1985 wird es gegen die Treue zu Deutschland und zu unserem Volk harte Angriffe geben. Unmittelbar nach dem Tode Delps wurde das Protokoll von Jalta formuliert. Die amerikanische Administration moniert, dass die zugesagten Freiheiten in Osteuropa fehlen, und erklärt, sie habe Osteuropa nicht preisgegeben. Vor dem Deutschlandvertrag, am 22. März 1952, erschien im „Bulletin“ ein amtlicher außenpolitischer Artikel zu den Wechselbeziehungen von Jalta zu den Oder/Neiße-Fragen. Damals erklärte das Auswärtige Amt, die Nichterfüllung von Jalta und der Zeitablauf hätten die Möglichkeit eines Friedensdiktats gegen Deutschland hinfällig gemacht, man werde in Zukunft mit Deutschland verhandeln müssen – und dies auch über die Ostprovinzen. Wenn man von der Kontinuität der deutschen Außenpolitik spricht, sollte man diese amtliche Stellungnahme, die wahrscheinlich vom NS-verfolgten Völkerrechtsberater Konrad Adenauers, Prof. Kaufmann, formuliert wurde, beachten.

 

Die politische Aufgabe

Für 1985 sollte man sich an einigen Worten Delps stärken. Deutschland behält eine geistige, eine soziale, eine politische Aufgabe. „Wir sind die einzigen, die es immer wieder wagen, ganz von vorne zu beginnen …“ (IV, 328) Dies gilt nach Delp auch für die deutsche Rolle in Europa. „Wehe, wenn das schöpferische deutsche Volk auch nur in einer geschichtlichen Stunde schwiege, aus Resignation und Ermüdung.“ Er verlangt eine Leidenschaft zu den geistig fundierten Ordnungen und die Sicherung einer sozialen Gesellschaft.
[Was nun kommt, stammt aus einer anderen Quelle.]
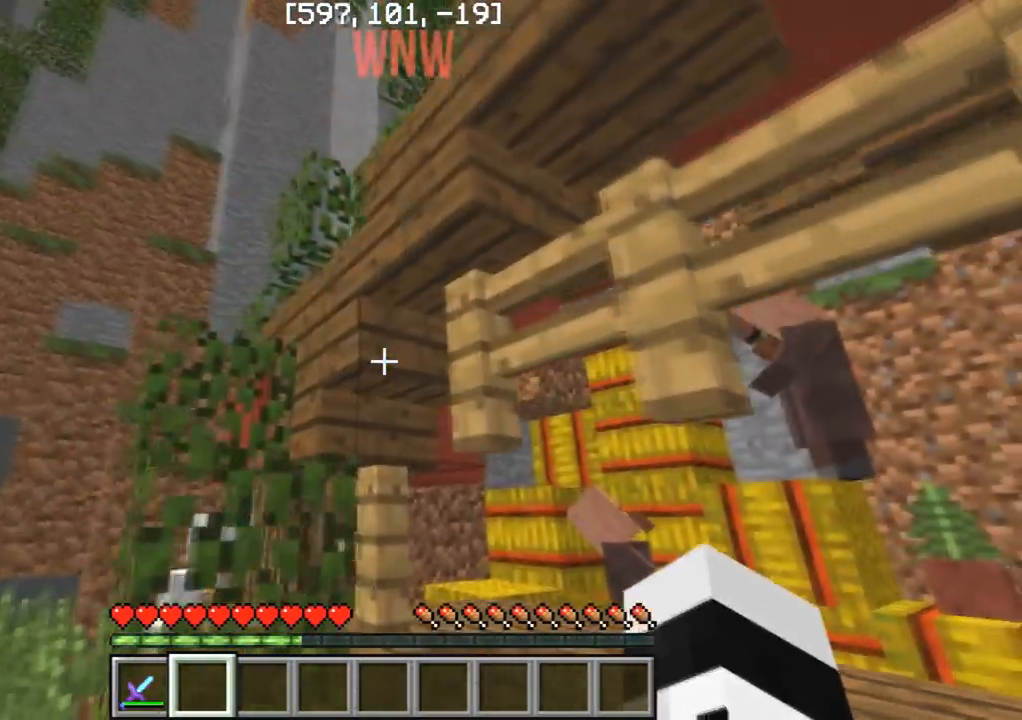
{"keys": ["a", "w"], "events": [[350, "w", "down"]]}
Delp wäre heute auf dem Weg nach europäischen und humanistischen Werten, einer föderalen Ordnung der Staaten, Völker und Volksgruppen, in der die Heimatverbundenheit eine große Rolle spielt, einem Weg der entschiedenen Abwehr von Überschwang, unglaubwürdiger Unterwürfigkeit, Isolationismus und Neutralismus in den Fragen unseres Volkes, unserer Nation und Deutschlands.

Delp meinte es bitter ernst und aktuell um sein Volk und um die Regionen Deutschlands. Im „Dunkel der Zerreißprobe“ schreibt Delp, der Herr „sät mich als Samen oder er richtet mich zu einem großen Werk“.